What he really couldn’t get through his head was that the Spanish people who lived in the apartments surrounding his new home went to work in suits. He knew they were Spanish, because they spoke Spanish to each other, but they were as far from his bro’s in
el barrio
as the old white people who kept appearing in the lobby to stare at him through thick, cloudy glasses. Where were the kids?

How come these white people didn’t have babies? How come the Spanish people who did have babies kept them locked up in their apartments? And what about the wogs? He knew all about the wogs; he’d been old enough when he’d come over to remember the wogs from London. What he remembered is that you could do almost anything to the wogs and they wouldn’t fight back unless they outnumbered you ten to one. Then they’d tear you to pieces.

Talker Purdy’s best friend and mentor in the criminal world was Rudy Ruiz, who was called Rudy-Bicho by his friends even though
bicho
meant “prick” in Spanish and should have been an insult. Talker and Rudy-Bicho were testing out the lobby of their new home in Jackson Heights, sitting on a small ledge that, once upon a time, had held house plants. They were listening (or, at least, Talker was listening; Rudy-Bicho was somewhere else altogether) to the Spanish jazz of Hilton Ruiz. The prominent horns slashed at the staccato beat, exciting Talker Purdy, who tapped out the stops and starts of the exotic rhythms perfectly.


Mira
, check out these feets, man,” he told Rudy-Bicho seriously. “I shoulda been a dancer. Or I shoulda been a singer.”

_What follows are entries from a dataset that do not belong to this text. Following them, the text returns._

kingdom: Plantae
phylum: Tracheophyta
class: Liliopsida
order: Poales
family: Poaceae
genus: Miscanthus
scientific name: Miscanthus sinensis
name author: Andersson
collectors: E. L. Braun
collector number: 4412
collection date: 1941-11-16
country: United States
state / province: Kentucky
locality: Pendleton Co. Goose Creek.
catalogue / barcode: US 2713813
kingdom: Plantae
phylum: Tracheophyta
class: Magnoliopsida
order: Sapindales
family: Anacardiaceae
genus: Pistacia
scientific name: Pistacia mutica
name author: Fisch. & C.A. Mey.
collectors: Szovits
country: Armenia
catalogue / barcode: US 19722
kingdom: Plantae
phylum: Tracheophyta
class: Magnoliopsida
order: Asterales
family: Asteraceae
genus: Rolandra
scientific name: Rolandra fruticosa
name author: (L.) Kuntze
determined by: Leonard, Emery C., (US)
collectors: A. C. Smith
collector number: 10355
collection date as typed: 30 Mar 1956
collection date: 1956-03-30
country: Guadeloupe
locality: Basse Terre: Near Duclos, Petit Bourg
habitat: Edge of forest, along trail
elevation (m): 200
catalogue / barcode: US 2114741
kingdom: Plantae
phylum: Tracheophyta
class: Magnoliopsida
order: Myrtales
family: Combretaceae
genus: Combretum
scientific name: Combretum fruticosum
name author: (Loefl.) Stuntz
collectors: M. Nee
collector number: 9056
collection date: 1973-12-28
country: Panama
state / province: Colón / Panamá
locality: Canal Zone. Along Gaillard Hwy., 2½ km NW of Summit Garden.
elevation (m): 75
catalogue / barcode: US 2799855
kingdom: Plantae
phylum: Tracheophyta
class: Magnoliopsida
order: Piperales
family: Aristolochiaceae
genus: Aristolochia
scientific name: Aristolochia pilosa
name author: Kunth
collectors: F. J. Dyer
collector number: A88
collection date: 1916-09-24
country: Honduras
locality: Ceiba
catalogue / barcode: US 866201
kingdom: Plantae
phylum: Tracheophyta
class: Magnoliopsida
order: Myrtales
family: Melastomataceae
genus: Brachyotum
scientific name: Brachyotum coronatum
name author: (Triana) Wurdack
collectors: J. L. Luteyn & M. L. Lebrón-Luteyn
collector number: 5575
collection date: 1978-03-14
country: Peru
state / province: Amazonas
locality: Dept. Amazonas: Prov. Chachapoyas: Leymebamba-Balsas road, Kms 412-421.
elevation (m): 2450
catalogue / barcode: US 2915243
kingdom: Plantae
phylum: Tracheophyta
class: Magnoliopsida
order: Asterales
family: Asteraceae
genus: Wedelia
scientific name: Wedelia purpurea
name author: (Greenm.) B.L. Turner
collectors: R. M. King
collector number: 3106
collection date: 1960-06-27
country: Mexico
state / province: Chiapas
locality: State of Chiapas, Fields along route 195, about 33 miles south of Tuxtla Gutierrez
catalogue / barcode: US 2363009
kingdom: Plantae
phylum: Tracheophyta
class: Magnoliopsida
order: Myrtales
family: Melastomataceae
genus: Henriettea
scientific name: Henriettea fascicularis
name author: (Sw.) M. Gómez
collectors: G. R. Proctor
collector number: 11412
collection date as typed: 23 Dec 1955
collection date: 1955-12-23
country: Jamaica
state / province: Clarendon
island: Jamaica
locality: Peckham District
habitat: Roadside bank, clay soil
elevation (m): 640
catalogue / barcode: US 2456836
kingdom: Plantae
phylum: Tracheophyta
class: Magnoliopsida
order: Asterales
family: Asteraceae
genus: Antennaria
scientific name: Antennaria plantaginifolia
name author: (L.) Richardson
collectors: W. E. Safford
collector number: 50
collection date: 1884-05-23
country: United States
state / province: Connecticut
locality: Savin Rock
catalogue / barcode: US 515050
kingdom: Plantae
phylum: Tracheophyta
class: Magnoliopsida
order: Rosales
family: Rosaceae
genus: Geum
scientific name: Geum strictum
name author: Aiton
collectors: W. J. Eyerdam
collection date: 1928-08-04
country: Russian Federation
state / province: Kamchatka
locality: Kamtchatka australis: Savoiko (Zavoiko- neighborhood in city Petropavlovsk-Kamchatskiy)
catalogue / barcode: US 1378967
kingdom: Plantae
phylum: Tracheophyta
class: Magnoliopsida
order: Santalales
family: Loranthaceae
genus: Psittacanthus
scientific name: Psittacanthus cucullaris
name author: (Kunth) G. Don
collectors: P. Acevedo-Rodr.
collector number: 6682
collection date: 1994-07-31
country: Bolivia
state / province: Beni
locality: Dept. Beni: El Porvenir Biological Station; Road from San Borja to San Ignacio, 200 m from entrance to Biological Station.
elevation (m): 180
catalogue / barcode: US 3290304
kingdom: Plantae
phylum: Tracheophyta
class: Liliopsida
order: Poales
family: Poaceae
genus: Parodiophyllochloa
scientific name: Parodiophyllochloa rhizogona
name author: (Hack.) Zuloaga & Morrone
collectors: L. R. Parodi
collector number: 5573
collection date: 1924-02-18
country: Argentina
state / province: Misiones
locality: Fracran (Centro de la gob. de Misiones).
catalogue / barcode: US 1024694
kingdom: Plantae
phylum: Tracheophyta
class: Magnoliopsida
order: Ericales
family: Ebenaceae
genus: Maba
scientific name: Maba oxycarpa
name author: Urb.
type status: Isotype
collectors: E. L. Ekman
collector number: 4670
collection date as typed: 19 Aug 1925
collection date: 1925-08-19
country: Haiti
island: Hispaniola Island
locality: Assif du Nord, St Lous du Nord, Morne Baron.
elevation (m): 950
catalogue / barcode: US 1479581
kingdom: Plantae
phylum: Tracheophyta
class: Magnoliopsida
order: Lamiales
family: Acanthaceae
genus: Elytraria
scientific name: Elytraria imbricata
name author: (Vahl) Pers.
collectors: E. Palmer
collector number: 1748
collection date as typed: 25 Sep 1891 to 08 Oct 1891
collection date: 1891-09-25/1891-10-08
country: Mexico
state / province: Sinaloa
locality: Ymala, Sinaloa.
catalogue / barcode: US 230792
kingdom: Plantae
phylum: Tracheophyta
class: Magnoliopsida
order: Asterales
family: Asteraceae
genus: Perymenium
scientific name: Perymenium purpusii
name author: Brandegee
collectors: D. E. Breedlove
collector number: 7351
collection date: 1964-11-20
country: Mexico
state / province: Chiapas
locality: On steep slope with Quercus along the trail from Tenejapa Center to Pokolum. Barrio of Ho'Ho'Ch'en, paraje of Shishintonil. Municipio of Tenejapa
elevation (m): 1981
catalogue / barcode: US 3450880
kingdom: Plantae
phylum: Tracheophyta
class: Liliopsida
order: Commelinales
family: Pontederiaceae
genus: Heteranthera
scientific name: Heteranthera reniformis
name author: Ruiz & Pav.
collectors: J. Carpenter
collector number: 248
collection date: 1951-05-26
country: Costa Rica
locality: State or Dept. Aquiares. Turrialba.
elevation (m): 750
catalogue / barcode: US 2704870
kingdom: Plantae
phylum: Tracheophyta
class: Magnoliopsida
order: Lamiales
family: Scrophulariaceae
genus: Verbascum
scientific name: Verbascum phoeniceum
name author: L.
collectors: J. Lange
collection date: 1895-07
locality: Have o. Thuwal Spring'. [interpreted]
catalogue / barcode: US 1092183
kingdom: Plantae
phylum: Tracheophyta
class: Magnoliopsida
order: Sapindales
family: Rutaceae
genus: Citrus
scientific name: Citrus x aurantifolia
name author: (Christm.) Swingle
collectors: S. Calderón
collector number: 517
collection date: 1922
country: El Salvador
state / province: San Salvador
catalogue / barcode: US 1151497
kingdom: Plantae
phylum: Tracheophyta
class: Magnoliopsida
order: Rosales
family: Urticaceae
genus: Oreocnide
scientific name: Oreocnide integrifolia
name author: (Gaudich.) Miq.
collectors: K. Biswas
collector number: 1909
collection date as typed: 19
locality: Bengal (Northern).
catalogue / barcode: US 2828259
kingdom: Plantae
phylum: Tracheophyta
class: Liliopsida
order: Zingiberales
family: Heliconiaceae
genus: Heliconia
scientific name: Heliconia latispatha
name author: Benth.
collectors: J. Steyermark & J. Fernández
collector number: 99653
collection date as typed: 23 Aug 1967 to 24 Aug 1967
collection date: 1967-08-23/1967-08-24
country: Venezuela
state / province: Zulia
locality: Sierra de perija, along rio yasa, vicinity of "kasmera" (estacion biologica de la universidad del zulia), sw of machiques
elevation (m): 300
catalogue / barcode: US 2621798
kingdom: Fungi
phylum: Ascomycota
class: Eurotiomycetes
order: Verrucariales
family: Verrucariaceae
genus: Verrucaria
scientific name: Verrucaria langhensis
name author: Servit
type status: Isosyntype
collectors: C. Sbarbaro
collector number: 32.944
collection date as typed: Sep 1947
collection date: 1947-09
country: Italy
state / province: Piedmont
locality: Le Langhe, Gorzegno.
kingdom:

“You should take your fucking head out of your
culo
and start lookin’ around.”

“What’s the matter with you, man?” Talker asked sincerely. They’d both shot the sweet
decata
only two hours before and they were waiting for an afternoon delivery from their new regular connection, who lived above them on the fifth floor. They did armed robberies to support their moderate habits (not bullshit street rip-offs, but jewelry dealers, furriers, securities messengers). The man they worked for, a wiseguy who lived in Bensonhurst, provided information and bought all the merchandise for twenty cents on a dollar. Not a lot, but since the individual hits were big and came off reasonably close together, Rudy-Bicho and Talker Purdy were living the rent-free high life in Jackson Heights. Which is why Talker Purdy was so surprised by his partner’s mood.

“I don’ like the way these
patas
keep watchin’ me like I’m some kinda bug,” Rudy-Bicho finally said.

Talker Purdy, who hadn’t realized he was being insulted by his fellow tenants, blushed bright red. For all his learning Spanish and dumping his cheapside English accent, he couldn’t rid himself of a schoolboy complexion that flashed a deep scarlet whenever he did something stupid. Which was often. “But we livin’ here for nothin’, man. And we got dope right next door. And don’ forget there’s no peoples here to rip us off. I don’ even see no cops.”